# [Data visualization images]
▼

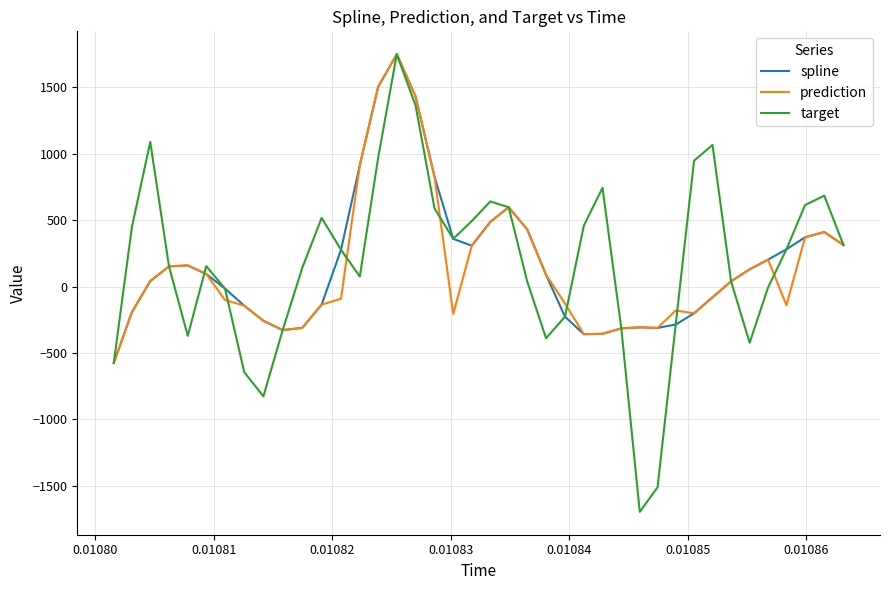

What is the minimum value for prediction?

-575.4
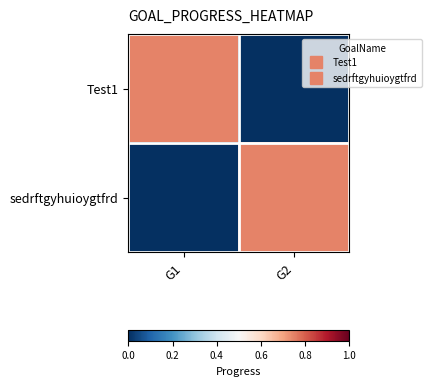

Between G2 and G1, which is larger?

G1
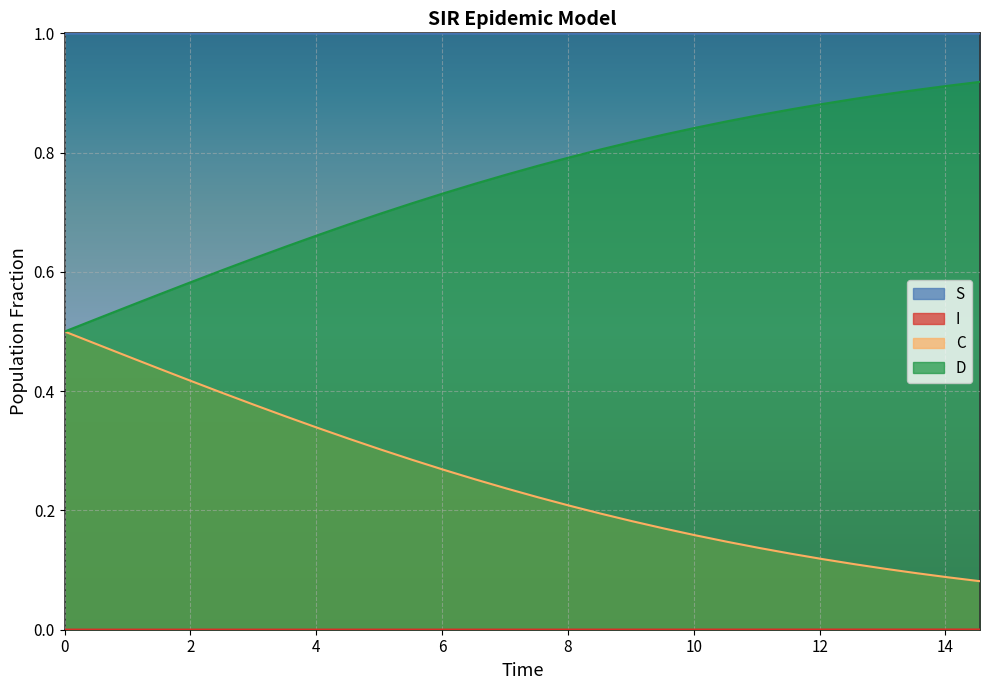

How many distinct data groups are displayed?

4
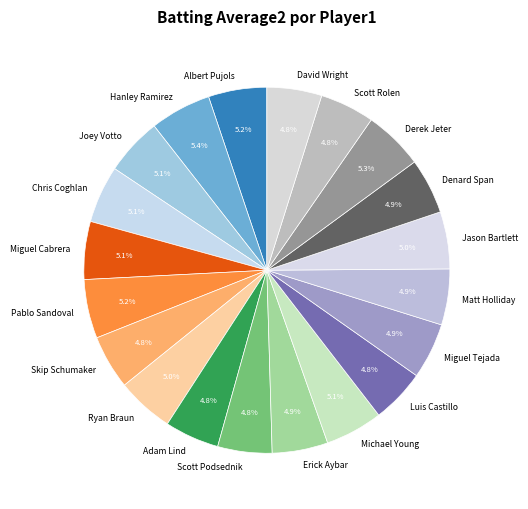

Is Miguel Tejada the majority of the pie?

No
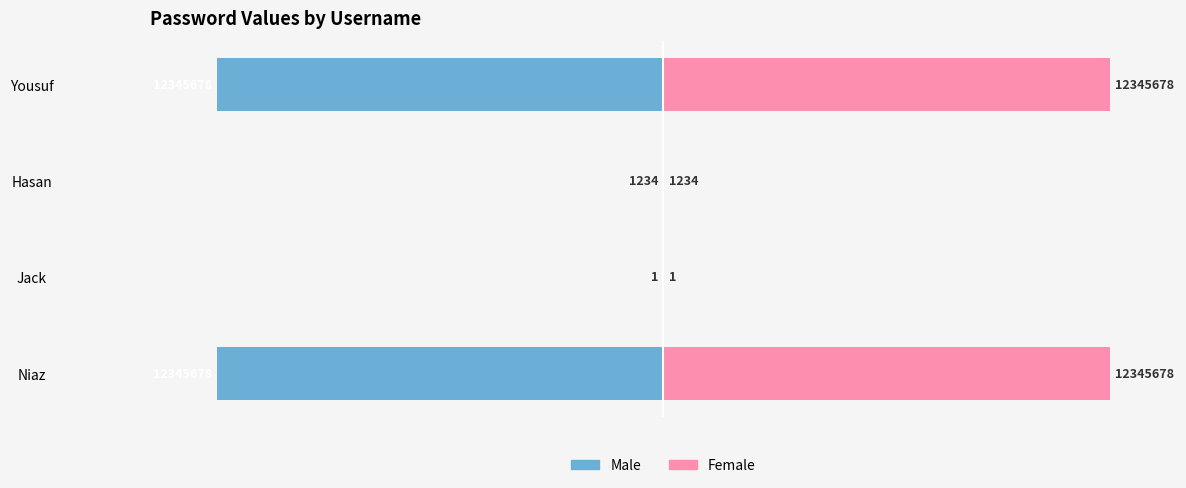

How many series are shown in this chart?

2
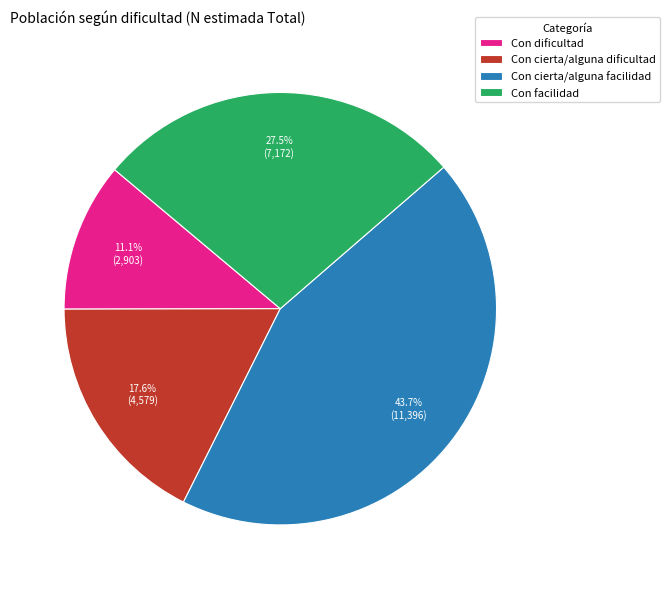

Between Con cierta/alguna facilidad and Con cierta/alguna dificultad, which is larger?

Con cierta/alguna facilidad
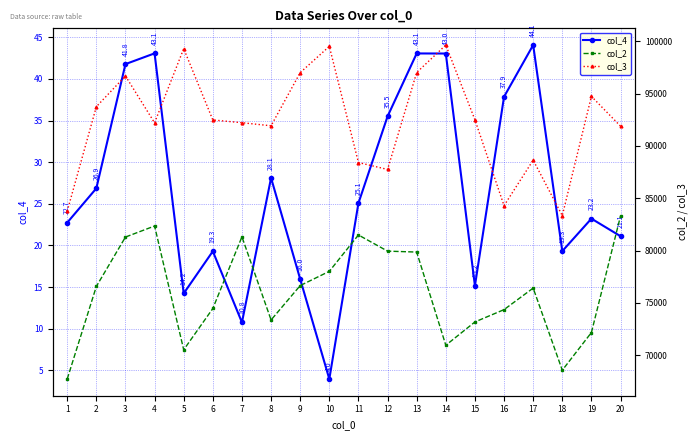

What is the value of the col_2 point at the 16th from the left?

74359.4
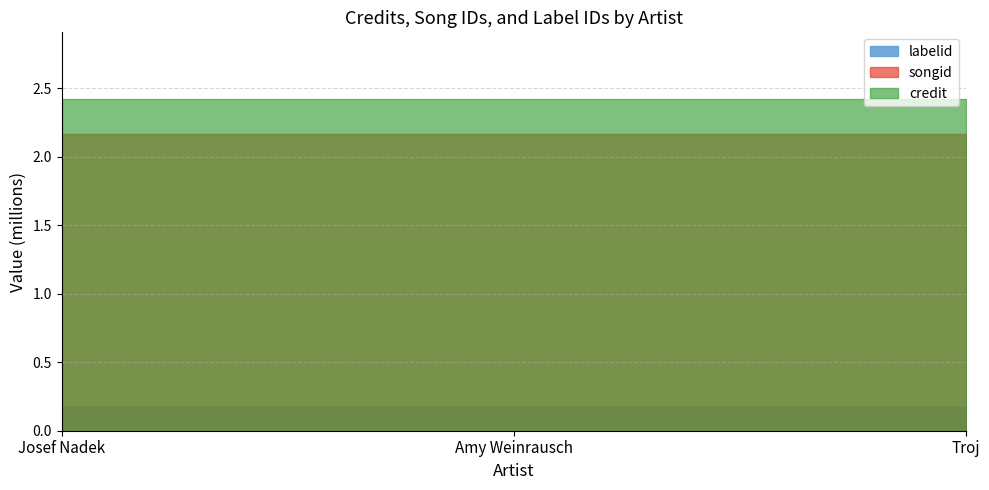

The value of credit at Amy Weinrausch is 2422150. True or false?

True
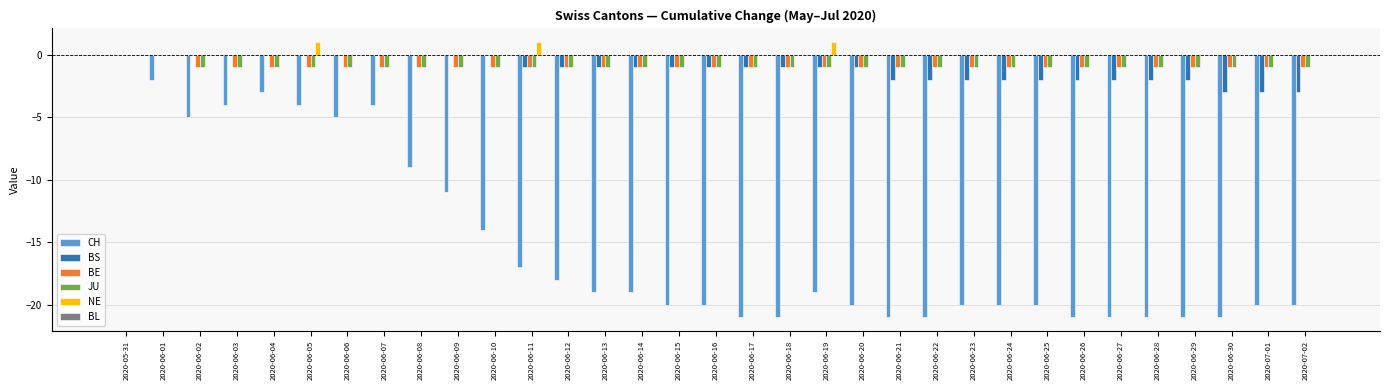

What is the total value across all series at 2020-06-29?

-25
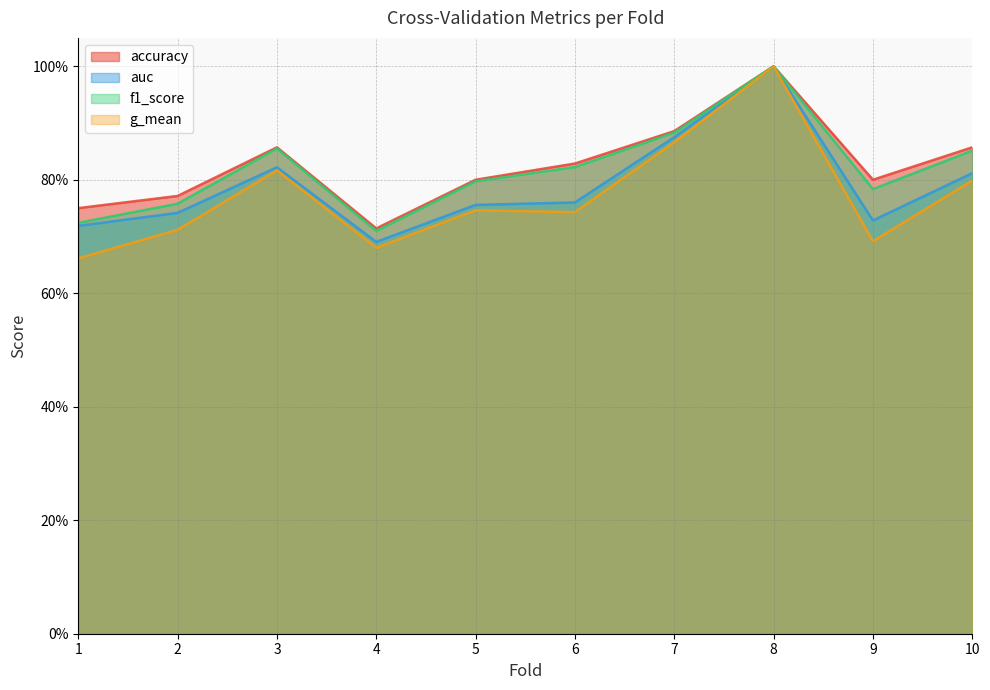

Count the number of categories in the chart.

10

▲

Can you turn every line of the data above into a numbered list, skipping the blank lines and leaving the pictures out?

1. What is the minimum value for prediction?
2. -575.4
3. Between G2 and G1, which is larger?
4. G1
5. How many distinct data groups are displayed?
6. 4
7. Is Miguel Tejada the majority of the pie?
8. No
9. How many series are shown in this chart?
10. 2
11. Between Con cierta/alguna facilidad and Con cierta/alguna dificultad, which is larger?
12. Con cierta/alguna facilidad
13. What is the value of the col_2 point at the 16th from the left?
14. 74359.4
15. The value of credit at Amy Weinrausch is 2422150. True or false?
16. True
17. What is the total value across all series at 2020-06-29?
18. -25
19. Count the number of categories in the chart.
20. 10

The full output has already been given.